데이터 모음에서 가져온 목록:

((

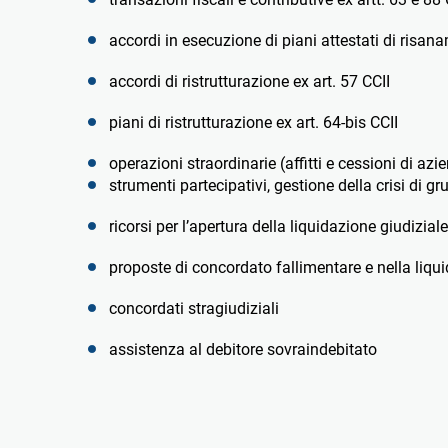
accordi in esecuzione di piani attestati di risana
accordi di ristrutturazione ex art. 57 CCII
piani di ristrutturazione ex art. 64-bis CCII
operazioni straordinarie (affitti e cessioni di azi
strumenti partecipativi, gestione della crisi di g
ricorsi per l’apertura della liquidazione giudizial
proposte di concordato fallimentare e nella liqu
concordati stragiudiziali
assistenza al debitore sovraindebitato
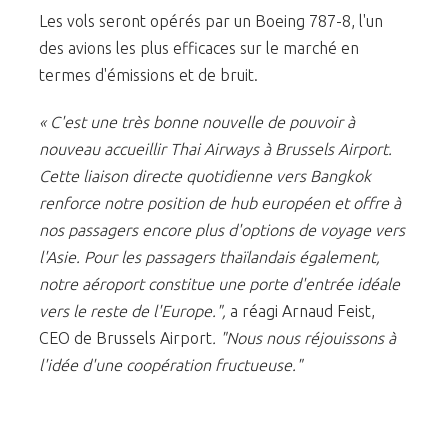
Les vols seront opérés par un Boeing 787-8, l'un
des avions les plus efficaces sur le marché en
termes d'émissions et de bruit.
« C'est une très bonne nouvelle de pouvoir à
nouveau accueillir Thai Airways à Brussels Airport.
Cette liaison directe quotidienne vers Bangkok
renforce notre position de hub européen et offre à
nos passagers encore plus d'options de voyage vers
l'Asie. Pour les passagers thaïlandais également,
notre aéroport constitue une porte d'entrée idéale
vers le reste de l'Europe.",
a réagi Arnaud Feist,
CEO de Brussels Airport
. "Nous nous réjouissons à
l'idée d'une coopération fructueuse."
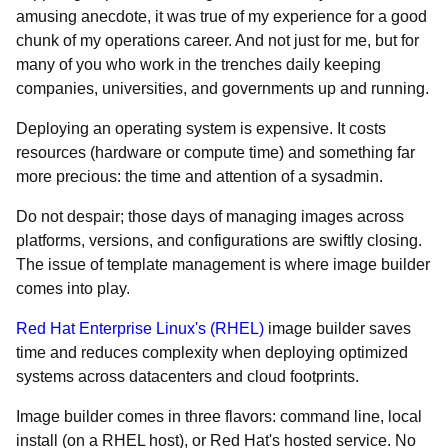
amusing anecdote, it was true of my experience for a good
chunk of my operations career. And not just for me, but for
many of you who work in the trenches daily keeping
companies, universities, and governments up and running.
Deploying an operating system is expensive. It costs
resources (hardware or compute time) and something far
more precious: the time and attention of a sysadmin.
Do not despair; those days of managing images across
platforms, versions, and configurations are swiftly closing.
The issue of template management is where image builder
comes into play.
Red Hat Enterprise Linux's (RHEL)
image builder saves
time and reduces complexity when deploying optimized
systems across datacenters and cloud footprints.
Image builder comes in three flavors: command line, local
install (on a RHEL host), or Red Hat's hosted service. No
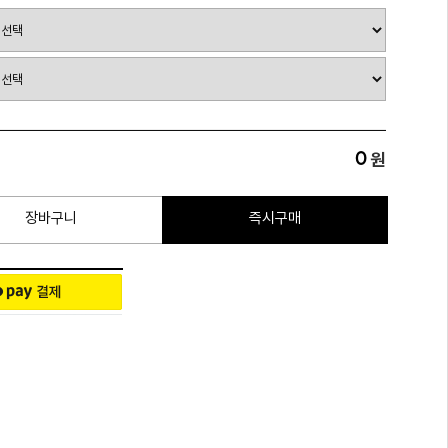
0
원
장바구니
즉시구매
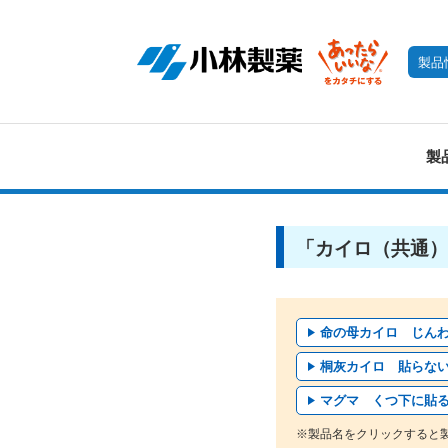
製品
製
「カイロ（共通）
命の母カイロ じん
桐灰カイロ 貼らな
マグマ くつ下に貼
※製品名をクリックすると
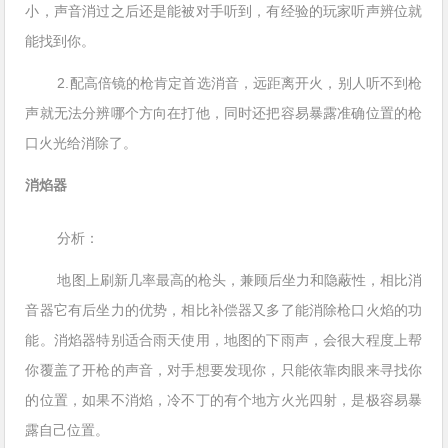
小，声音消过之后还是能被对手听到，有经验的玩家听声辨位就
能找到你。
2.配高倍镜的枪肯定首选消音，远距离开火，别人听不到枪
声就无法分辨哪个方向在打他，同时还把容易暴露准确位置的枪
口火光给消除了。
消焰器
分析：
地图上刷新几率最高的枪头，兼顾后坐力和隐蔽性，相比消
音器它有后坐力的优势，相比补偿器又多了能消除枪口火焰的功
能。消焰器特别适合雨天使用，地图的下雨声，会很大程度上帮
你覆盖了开枪的声音，对手想要发现你，只能依靠肉眼来寻找你
的位置，如果不消焰，冷不丁的有个地方火光四射，是极容易暴
露自己位置。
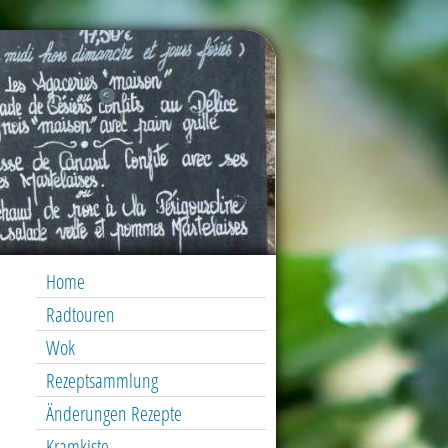
Home
Radtouren
Wok
Rezeptsammlung
Änderungen Rezepte
Kramkiste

))

과제 내용 →
목록의 맨 처음부터 "l'idée d'une coopération"가 들어 있는 줄까지, 그 줄을 포함하여 한 글자도 바꾸지 말고 그대로 옮겨 적으십시오. 그림은 답에 넣지 마십시오.

답안 작성 →
accordi in esecuzione di piani attestati di risana
accordi di ristrutturazione ex art. 57 CCII
piani di ristrutturazione ex art. 64-bis CCII
operazioni straordinarie (affitti e cessioni di azi
strumenti partecipativi, gestione della crisi di g
ricorsi per l’apertura della liquidazione giudizial
proposte di concordato fallimentare e nella liqu
concordati stragiudiziali
assistenza al debitore sovraindebitato
Les vols seront opérés par un Boeing 787-8, l'un
des avions les plus efficaces sur le marché en
termes d'émissions et de bruit.
« C'est une très bonne nouvelle de pouvoir à
nouveau accueillir Thai Airways à Brussels Airport.
Cette liaison directe quotidienne vers Bangkok
renforce notre position de hub européen et offre à
nos passagers encore plus d'options de voyage vers
l'Asie. Pour les passagers thaïlandais également,
notre aéroport constitue une porte d'entrée idéale
vers le reste de l'Europe.",
a réagi Arnaud Feist,
CEO de Brussels Airport
. "Nous nous réjouissons à
l'idée d'une coopération fructueuse."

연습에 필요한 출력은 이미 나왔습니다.